Edit the lines below, starting at the one containing "Publié par J.J.E. Roy.‎" and ending at the one containing "e.. . . . Classification": put "Etat correct" in place of "Etat passable" and keep everything else the same. Give only those lines.
-------- Records to process
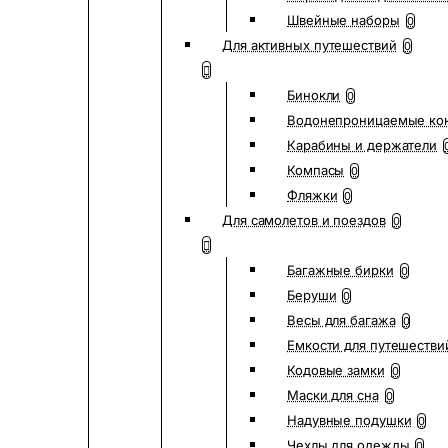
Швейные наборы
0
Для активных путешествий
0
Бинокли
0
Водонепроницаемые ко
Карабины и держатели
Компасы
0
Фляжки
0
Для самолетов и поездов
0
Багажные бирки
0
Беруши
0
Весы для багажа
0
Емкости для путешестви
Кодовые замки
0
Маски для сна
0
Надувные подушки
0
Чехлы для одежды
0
----------------
-------- Records to process
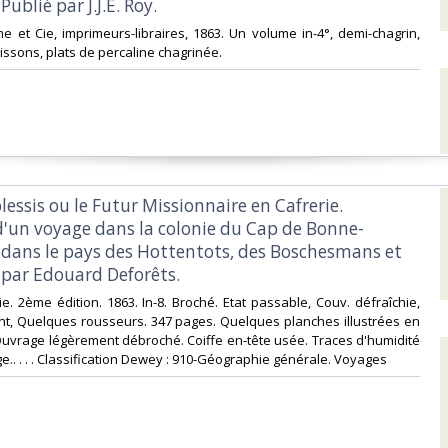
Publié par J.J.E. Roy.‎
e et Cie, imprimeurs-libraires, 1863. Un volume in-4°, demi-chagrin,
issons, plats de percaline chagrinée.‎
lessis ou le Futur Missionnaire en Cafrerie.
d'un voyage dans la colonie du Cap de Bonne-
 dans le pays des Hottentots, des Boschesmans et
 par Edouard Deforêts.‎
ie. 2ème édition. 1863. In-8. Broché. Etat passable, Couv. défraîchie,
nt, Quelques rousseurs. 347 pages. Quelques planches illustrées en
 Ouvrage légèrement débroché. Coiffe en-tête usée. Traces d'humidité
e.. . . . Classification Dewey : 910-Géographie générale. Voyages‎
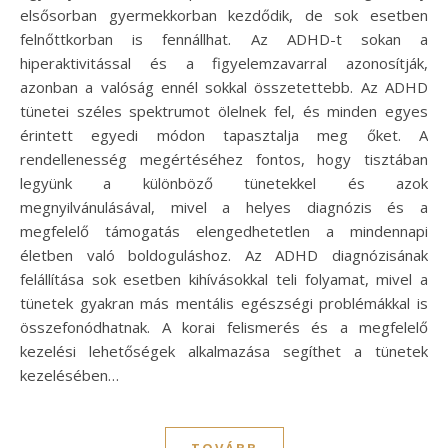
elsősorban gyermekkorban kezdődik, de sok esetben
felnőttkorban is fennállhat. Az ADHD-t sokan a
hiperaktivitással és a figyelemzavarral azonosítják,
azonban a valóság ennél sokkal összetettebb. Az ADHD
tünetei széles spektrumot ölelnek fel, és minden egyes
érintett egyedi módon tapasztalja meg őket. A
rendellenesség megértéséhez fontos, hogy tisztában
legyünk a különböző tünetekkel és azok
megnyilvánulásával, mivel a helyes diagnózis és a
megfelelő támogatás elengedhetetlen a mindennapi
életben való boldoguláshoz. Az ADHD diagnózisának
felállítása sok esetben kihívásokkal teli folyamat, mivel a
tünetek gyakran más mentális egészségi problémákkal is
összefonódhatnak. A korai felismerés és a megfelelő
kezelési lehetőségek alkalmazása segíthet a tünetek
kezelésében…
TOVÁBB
----------------
**Problem solution**
Publié par J.J.E. Roy.‎
e et Cie, imprimeurs-libraires, 1863. Un volume in-4°, demi-chagrin,
issons, plats de percaline chagrinée.‎
lessis ou le Futur Missionnaire en Cafrerie.
d'un voyage dans la colonie du Cap de Bonne-
 dans le pays des Hottentots, des Boschesmans et
 par Edouard Deforêts.‎
ie. 2ème édition. 1863. In-8. Broché. Etat correct, Couv. défraîchie,
nt, Quelques rousseurs. 347 pages. Quelques planches illustrées en
 Ouvrage légèrement débroché. Coiffe en-tête usée. Traces d'humidité
e.. . . . Classification Dewey : 910-Géographie générale. Voyages‎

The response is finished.